Twenty-three patients participated in the study. The mean age was 45 years (range, 20 to 88) and the median weight 87 kg (range, 53 to 143). The mean (±SD) TSH before the study was 41±45 mU/L and the mean prestudy L-T4 dose was 2.31±0.56 μg/kg/day. The mean weekly dose administered was 7× 1.69±0.2 μg/kg. In 19 of the 23 patients, the maximal rise in serum FT4 occurred by 120 minutes, with almost a doubling of FT4 at this time, increasing from 13 at baseline to 25 pmol/L at 120 minutes. The 3 patients with the most severe hypothyroidism had the lowest rise in FT4 at 120 minutes. At the final blood test after 4 weeks of treatment, TSH was reduced in 17 of 23 patients (47±50 at baseline to 18±21 mU/L). In 6 patients, the 4-week TSH was higher than the baseline.

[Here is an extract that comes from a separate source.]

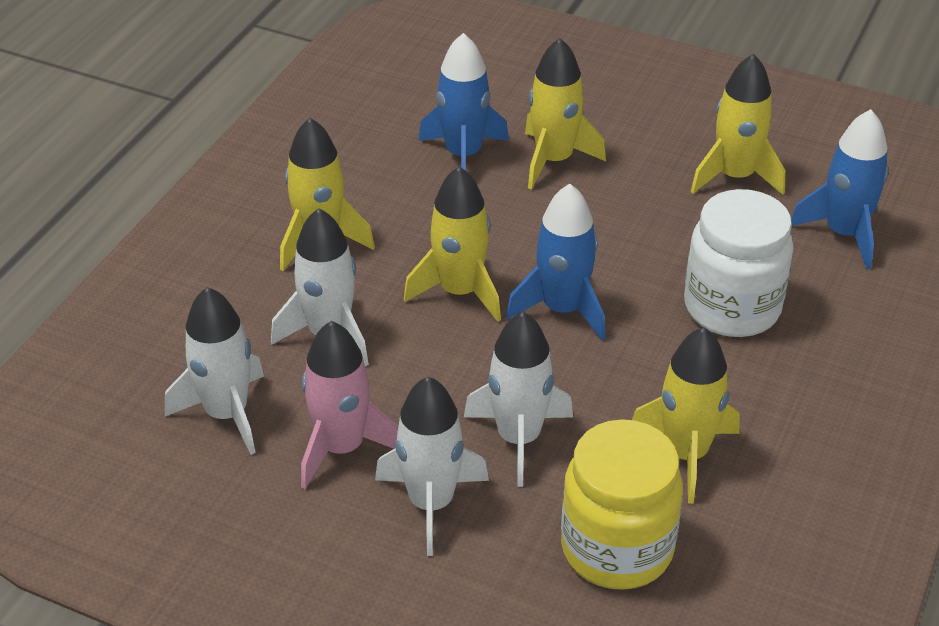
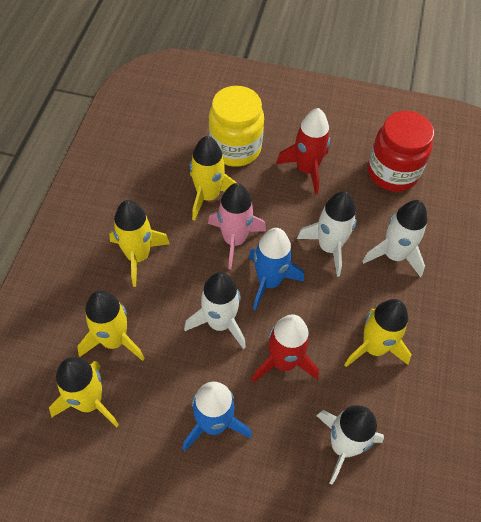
blue rocket: 3 -> 2
red jar: 0 -> 1
red rocket: 0 -> 2
white jar: 1 -> 0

Measurement of FT4 120 minutes after a weight-related weekly dose of L-T4 can be used to show maximal T4 absorption and aid in overcoming nonadherence with therapy.


This study addresses an important problem, namely, nonadherence with L-T4 therapy resulting in persistent hypothyroidism, a common occurrence and a very difficult issue to deal with. The authors emphasize a principle of treatment: “adherence to medication is the key link between process and outcome in medical care and without it, the likelihood of treatment failure is high.” The serum TSH provides a simple way to document nonadherence. Many years ago, my colleagues and I studied serum TSH levels in our endocrine clinic population and found that about 7% who previously had a normal TSH while taking a given dose of L-T4 had an elevated TSH during long-term follow-up (1). When confronted with the possibility of nonadherence with the dose, less than half of the patients admitted to it. For the patients who frequently forget to take L-T4 on a daily basis, a weekly dose can be given and is usually without side effects because of the long half-life of L-T4 (2).

In the article reviewed here, the average patient in the study received 1030 μg of L-T4 as the weekly dose. The weekly doses may have borne some relationship to the prescribed doses that were presumably not ingested by the patients with any regularity, but the reasons for the variations in dose were not clearly stated. The failure to normalize serum TSH in a high proportion of the patients in this study is most likely due to the fact that it can take serum TSH as long as 6 weeks to normalize on a given optimal dose of L-T4; 4 weeks was too short a time for this to occur. In fact, 6 of the 23 patients had an even higher TSH at the end of the study, indicating that the estimated weekly dose was too low for these patients.

The main conclusion is that giving the nonadherent patient a 1 mg dose of L-T4 in the office and measuring FT4 at baseline and at 2 hours will show that the patient can absorb the dose. Whether the nonadherent patient will become adherent after demonstrating that she can absorb L-T4 is another issue. The authors recommend a nonjudgmental discussion about adherence. In my experience, few patients admit to being nonadherent as the basis for their elevated serum TSH, but the absorption test could help if the patient agrees to do it.


  1. England ML, Hershman JM. Serum TSH concentration as an aid to monitoring compliance with thyroid hormone therapy in hypothyroidism. Am J Med Sci 1986;292:264-6.
  2. Grebe SK, Cooke RR, Ford HC, Fagerström JN, Cordwell DP, Lever NA, Purdie GL, Feek CM. Treatment of hypothyroidism with once weekly thyroxine. J Clin Endocrinol Metab 1997;82:870-5.